The voyage of the Arctic Joule will come to an end in the next few days, just shy of the halfway mark. I can’t blame the fellows: It’s been quite a difficult run for them as a result of adverse winds and a boat design not quite appropriate for the attempt.  (Too much wind area; they were effectively rendered impotent by any headwind at all.)

But I am a bit annoyed at their “ground crew” — the person(s) running their FaceBook page. On that site, the people keenly following along have been strung along, apparently for ten days, while the moderator knew for at least most of that time that they crew were planning to quit.  An article appeared at the Irish Times website Thursday 8/23, and concludes:

However, we will not make it to Pond Inlet. Though the reasons are beyond our control, it still hurts.

As I write, we are 550km from Cambridge Bay, which is only our halfway mark, and it could be the end of August before we get there. If so, this is where our expedition will finish.We are still giving this everything we have but it has been a difficult week.

That distance, 550km from Cambridge Bay, puts them back toward the beginning of the Dolphin and Union Strait. And I remember when they grounded in a small cove there to wait out the wind. This was apparently when they damaged their retractable centerboard, as described in the article.

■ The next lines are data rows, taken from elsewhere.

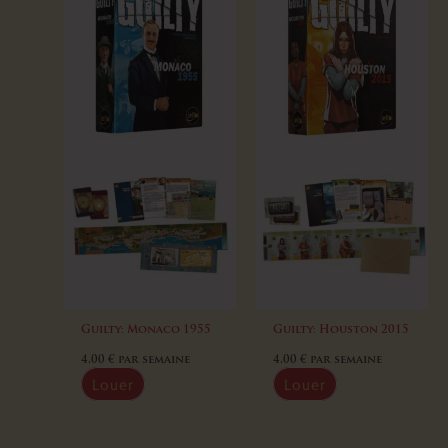
Guilty: Monaco 1955
Guilty: Houston 2015
4,00
€
par semaine
4,00
€
par semaine
Louer
Louer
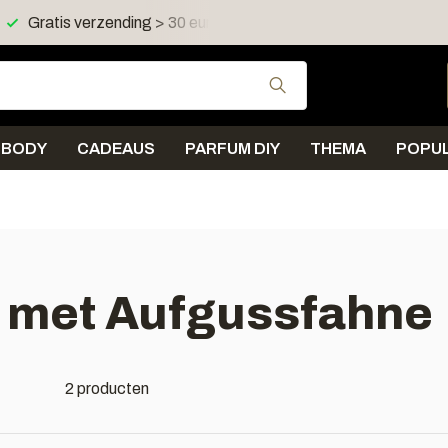
Gratis verzending > 30 euro in NL en BE
Verzending < 
Gebruik de pijltjes 
BODY
CADEAUS
PARFUM DIY
THEMA
POPUL
 met Aufgussfahne
2 producten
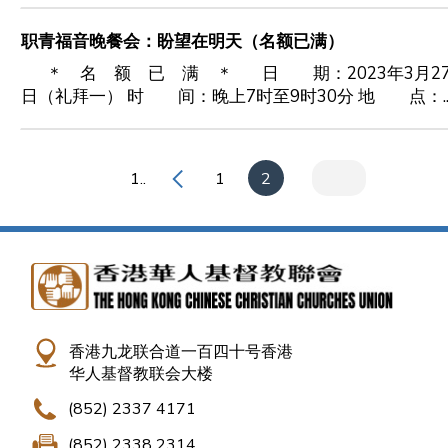
职青福音晚餐会：盼望在明天（名额已满）
＊ 名 额 已 满 ＊ 日 期：2023年3月2
日（礼拜一） 时 间：晚上7时至9时30分 地 点：..
1..
1
2
香港九龙联合道一百四十号香港
华人基督教联会大楼
(852) 2337 4171
(852) 2338 2314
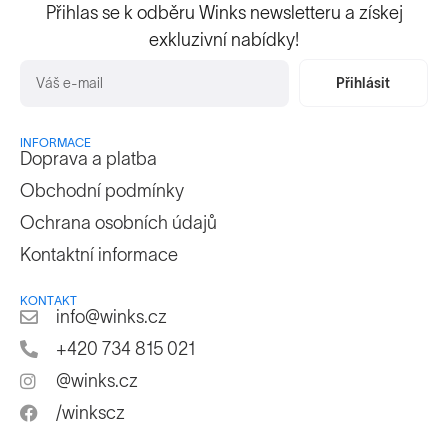
Přihlas se k odběru Winks newsletteru a získej
exkluzivní nabídky!
Přihlásit
INFORMACE
Doprava a platba
Obchodní podmínky
Ochrana osobních údajů
Kontaktní informace
KONTAKT
info@winks.cz
+420 734 815 021
@winks.cz
/winkscz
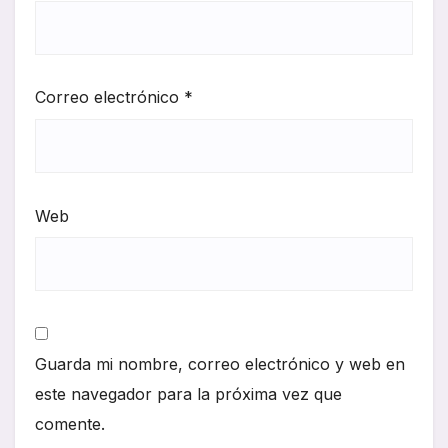
Correo electrónico
*
Web
Guarda mi nombre, correo electrónico y web en
este navegador para la próxima vez que
comente.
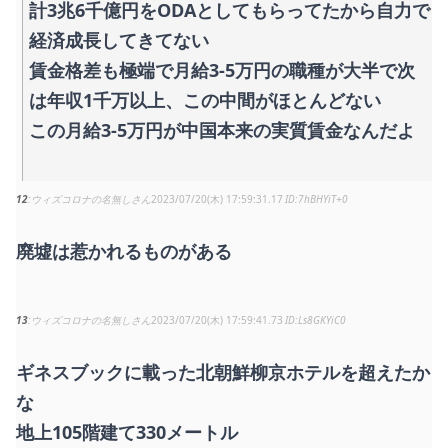
計3兆6千億円をODAとしてもらってたから自力で
経済成長してきてない
賃金格差も極端で月給3-5万円の職種が大半で次
は年収1千万以上、この中間がほとんどない
この月給3-5万円が中国本来の実質賃金なんだよ
12
ウィズコロナの名無しさん
2023/07/20(木) 17:59:31.17
7hBHYiT+0
廃墟は惹かれるものがある
13
ウィズコロナの名無しさん
2023/07/20(木) 17:59:41.73
Ls8GKYiC0
ギネスブックに載った北朝鮮柳京ホテルを超えたか
な
地上105階建て330メートル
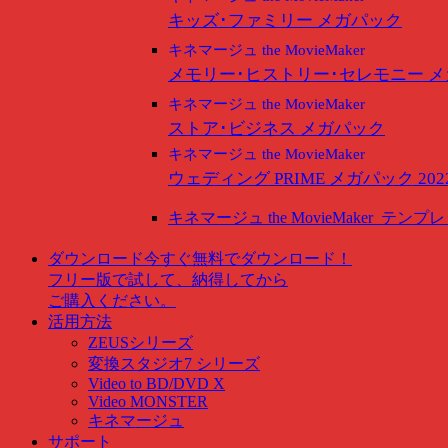
キッズ･ファミリー メガパック
キネマージュ the MovieMaker
メモリー･ヒストリー･セレモニー 
キネマージュ the MovieMaker
ストア･ビジネス メガパック
キネマージュ the MovieMaker
ウェディング PRIME メガパック 202
キネマージュ the MovieMaker
テンプレ
ダウンロード
今すぐ無料でダウンロード！
フリー版で試して、納得してから
ご購入ください。
活用方法
ZEUSシリーズ
変換スタジオ7 シリーズ
Video to BD/DVD X
Video MONSTER
キネマージュ
サポート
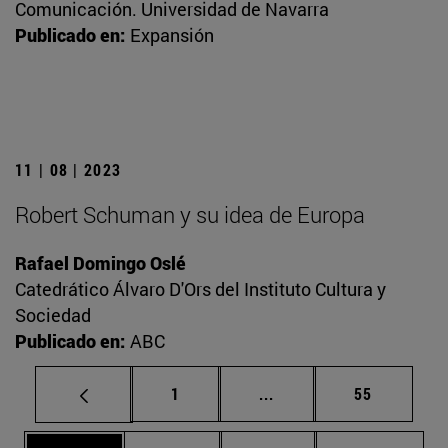
Comunicación. Universidad de Navarra
Publicado en:
Expansión
11 | 08 | 2023
Robert Schuman y su idea de Europa
Rafael Domingo Oslé
Catedrático Álvaro D'Ors del Instituto Cultura y
Sociedad
Publicado en:
ABC
Página
Páginas intermedias Us
Página
1
...
55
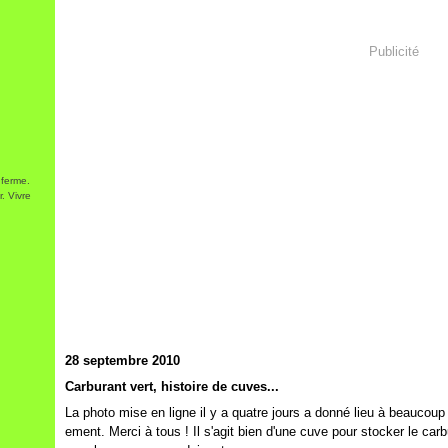
Publicité
 ferme.
. Vivre
28 septembre 2010
Carburant vert, histoire de cuves...
La photo mise en ligne il y a quatre jours a donné lieu à beaucou
ement. Merci à tous ! Il s'agit bien d'une cuve pour stocker le ca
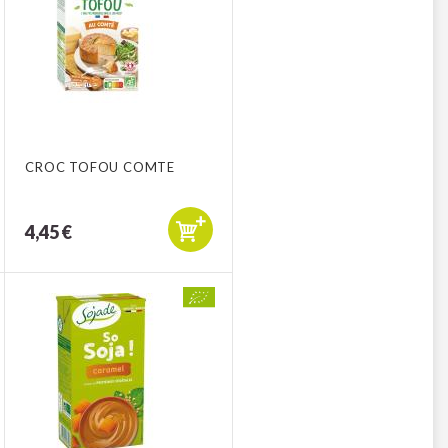
CROC TOFOU COMTE
4,45 €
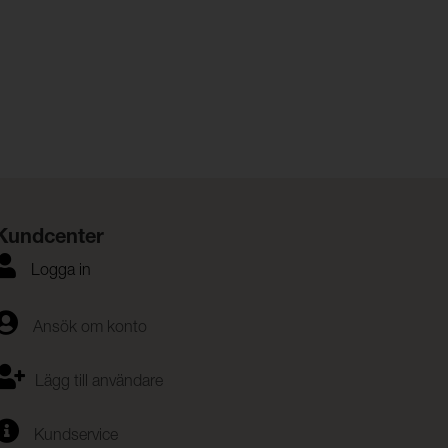
Kundcenter
Logga in
Ansök om konto
Lägg till användare
Kundservice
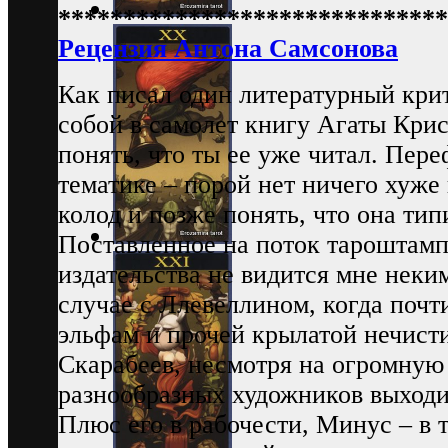
******************************
Рецензия Антона Самсонова
Как писал один литературный крит
собой в самолет книгу Агаты Крис
понять, что ты ее уже читал. Пер
тематике – порой нет ничего хуже
колод и позже понять, что она ти
Поставленное на поток тароштамп
издательства не видится мне неким
случае с Ллевеллином, когда почт
эльфам и прочей крылатой нечисти
Скарабеев, несмотря на огромную
разнообразных художников выходи
Плюс его в рабочести, Минус – в 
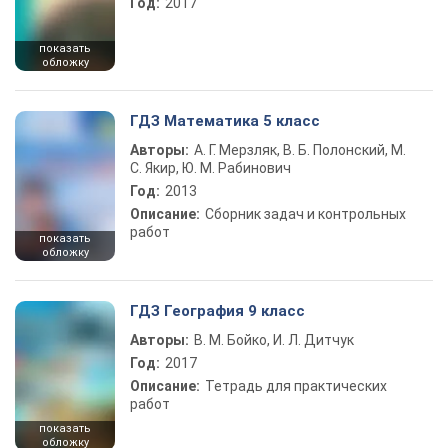
Год:
2017
показать
обложку
ГДЗ Математика 5 класс
Авторы:
А. Г. Мерзляк, В. Б. Полонский, М.
С. Якир, Ю. М. Рабинович
Год:
2013
Описание:
Сборник задач и контрольных
работ
показать
обложку
ГДЗ География 9 класс
Авторы:
В. М. Бойко, И. Л. Дитчук
Год:
2017
Описание:
Тетрадь для практических
работ
показать
обложку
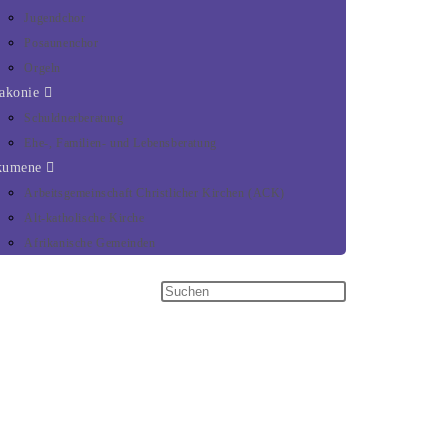
Jugendchor
Posaunenchor
Orgeln
akonie
Schuldnerberatung
Ehe-, Familien- und Lebensberatung
kumene
Arbeitsgemeinschaft Christlicher Kirchen (ACK)
Alt-katholische Kirche
Afrikanische Gemeinden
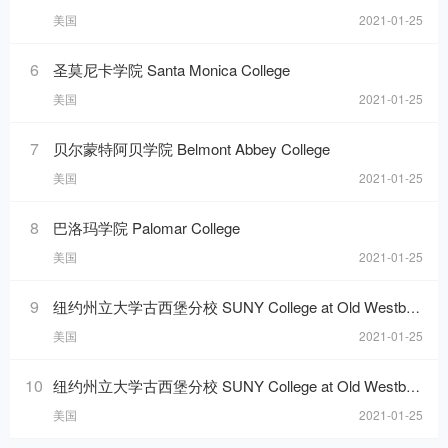
美国
2021-01-25
6
圣莫尼卡学院 Santa Monica College
美国
2021-01-25
7
贝尔蒙特阿贝学院 Belmont Abbey College
美国
2021-01-25
8
巴洛玛学院 Palomar College
美国
2021-01-25
9
纽约州立大学古西堡分校 SUNY College at Old Westbury
美国
2021-01-25
10
纽约州立大学古西堡分校 SUNY College at Old Westbury
美国
2021-01-25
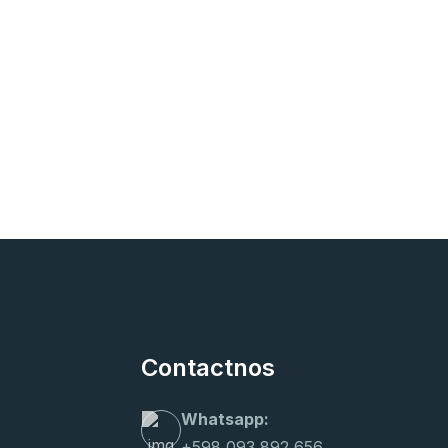
Contactnos
Whatsapp:
+598 093 892 656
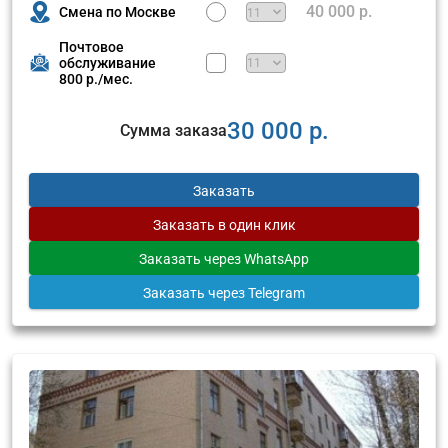
40 000 р.
Смена по Москве
Почтовое
обслуживание
800 р./мес.
30 000 р.
Сумма заказа
Заказать
Заказать
в один клик
Заказать
через WhatsApp
Заказать
через Telegram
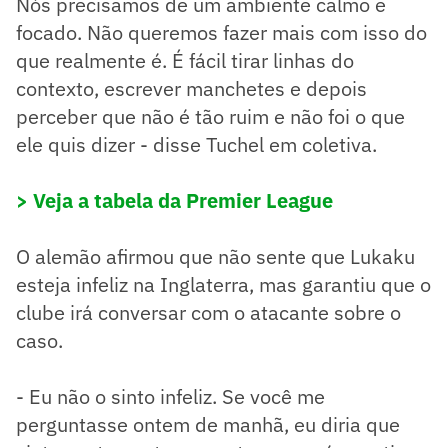
Nós precisamos de um ambiente calmo e
focado. Não queremos fazer mais com isso do
que realmente é. É fácil tirar linhas do
contexto, escrever manchetes e depois
perceber que não é tão ruim e não foi o que
ele quis dizer - disse Tuchel em coletiva.
> Veja a tabela da Premier League
O alemão afirmou que não sente que Lukaku
esteja infeliz na Inglaterra, mas garantiu que o
clube irá conversar com o atacante sobre o
caso.
- Eu não o sinto infeliz. Se você me
perguntasse ontem de manhã, eu diria que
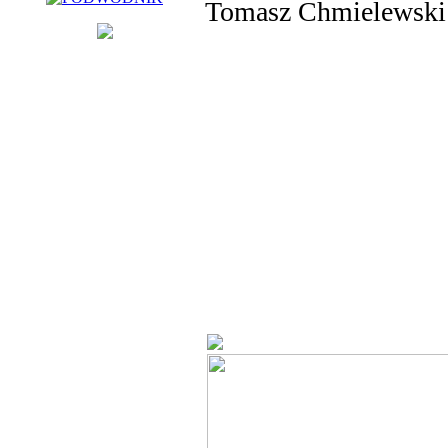
Tomasz Chmielewski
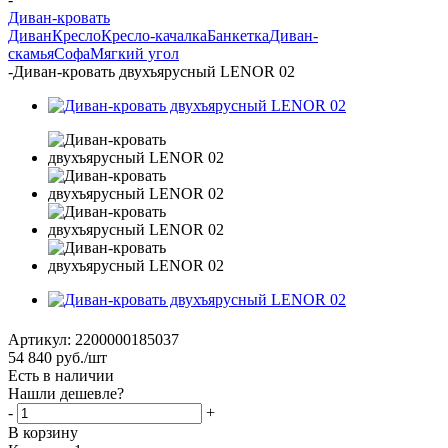
Диван-кровать
Диван
Кресло
Кресло-качалка
Банкетка
Диван-
скамья
Софа
Мягкий угол
-
Диван-кровать двухъярусный LENOR 02
Артикул:
2200000185037
54 840
руб.
/шт
Есть в наличии
Нашли дешевле?
-
+
В корзину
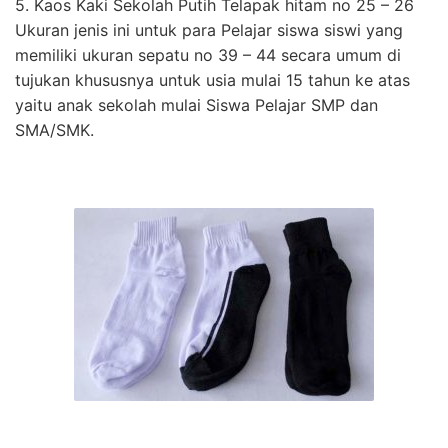
5. Kaos Kaki Sekolah Putih Telapak hitam no 25 – 26
Ukuran jenis ini untuk para Pelajar siswa siswi yang
memiliki ukuran sepatu no 39 – 44 secara umum di
tujukan khususnya untuk usia mulai 15 tahun ke atas
yaitu anak sekolah mulai Siswa Pelajar SMP dan
SMA/SMK.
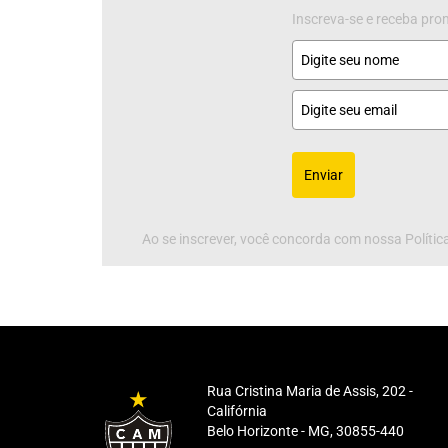
Inscreva-se e receba pr
Enviar
Ao se inscrever, você concorda com nossa Política
Rua Cristina Maria de Assis, 202 -
Califórnia
Belo Horizonte - MG, 30855-440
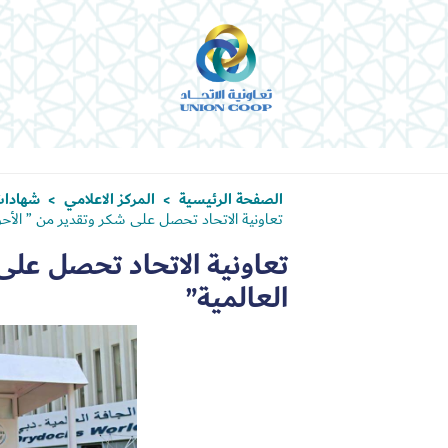
الصفحة الرئيسية
المركز الاعلامي
شهادات
>
>
تعاونية الاتحاد تحصل على شكر وتقدير من ” الأحو
تعاونية الاتحاد تحصل على
العالمية”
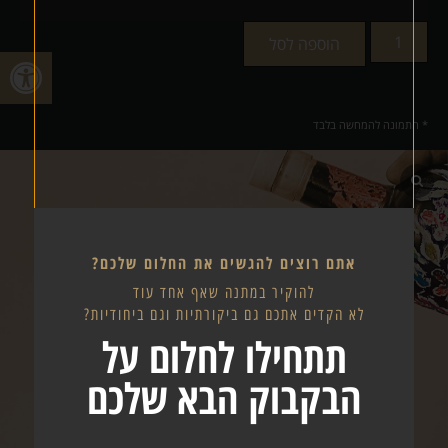
הוספה לסל
פתח
* התמונה להמחשה בלבד
אתם רוצים להגשים את החלום שלכם?
להוקיר במתנה שאף אחד עוד
לא הקדים אתכם גם ביקורתיות וגם ביחודיות?
תתחילו לחלום על
הבקבוק הבא שלכם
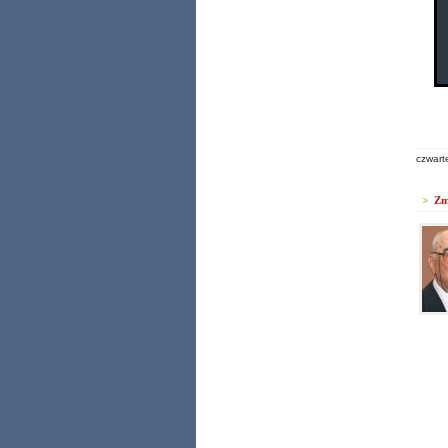
czwart
Zm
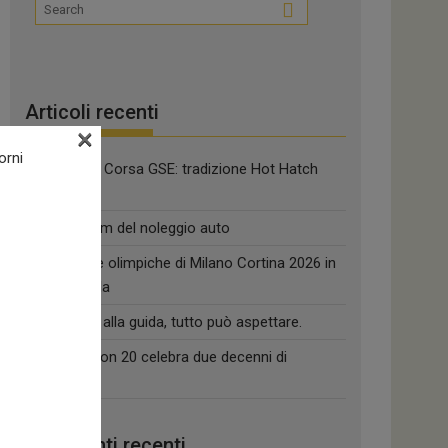
Articoli recenti
×
orni
Nuova Opel Corsa GSE: tradizione Hot Hatch
reiterata
Estate, boom del noleggio auto
18 medaglie olimpiche di Milano Cortina 2026 in
pista a Imola
Quando sei alla guida, tutto può aspettare.
Tiguan Edition 20 celebra due decenni di
successi
Commenti recenti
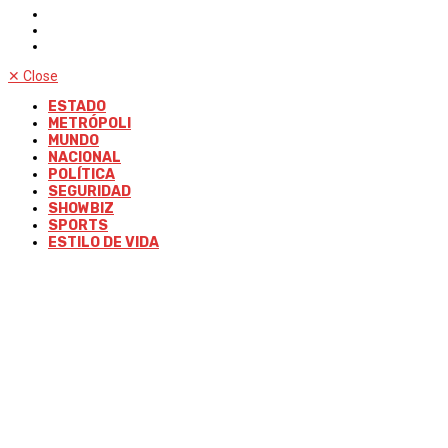
✕
Close
ESTADO
METRÓPOLI
MUNDO
NACIONAL
POLÍTICA
SEGURIDAD
SHOWBIZ
SPORTS
ESTILO DE VIDA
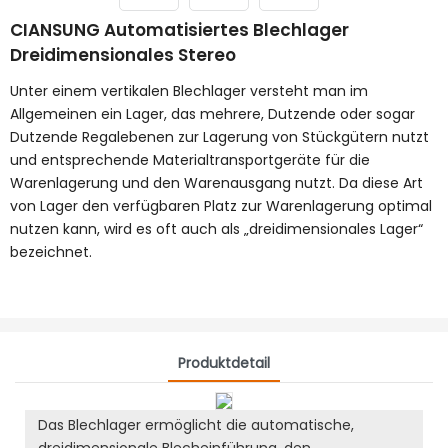
CIANSUNG Automatisiertes Blechlager
Dreidimensionales Stereo
Unter einem vertikalen Blechlager versteht man im
Allgemeinen ein Lager, das mehrere, Dutzende oder sogar
Dutzende Regalebenen zur Lagerung von Stückgütern nutzt
und entsprechende Materialtransportgeräte für die
Warenlagerung und den Warenausgang nutzt. Da diese Art
von Lager den verfügbaren Platz zur Warenlagerung optimal
nutzen kann, wird es oft auch als „dreidimensionales Lager“
bezeichnet.
Produktdetail
Das Blechlager ermöglicht die automatische,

There are several curious things about this article, which leads me to speculation:

  • It is written in the normal style of their blog posts, not their “interview from the boat” style.
  • It was written approximately ten days ago.
  • All text traffic from the boat apparently goes through the FaceBook moderater(s), at least one of whom is policing the site from her location in Vancouver.
  • It typically takes a day or two for a blog post to appear (i.e., the post can be tracked to events two days prior).

From this, I expect that it’s likely that (1) the moderator knew that the Arctic Joule crew was going to quit for at least a week, (2) did not post the blog entry explaining why, and (3) did not mention it on the site.

Even  now, when another commenter referred to it, the moderator(s) have said nothing. And after many hours, no comments on that mention have survived.  (Just as comments wondering what happened to me are quickly deleted.)

Why not tell the people following the Arctic Joule what happened?  Why leave them to find out in an overseas newspaper? And in fact it still hasn’t been officially mentioned on the FaceBook page, nor is there a link to the article.  I think that the moderator is playing fast and loose with her role, and I doubt that the Arctic Joule crew is even aware of this.

In the meantime, they had another excellent day, rowing like mad and (were they planning to finish) shaving another day off their arrival time.  Yes, there’s ice ahead, but I must admire their efforts, especially under the circumstances.

I’ve updated the charts, but it seems less crucial now.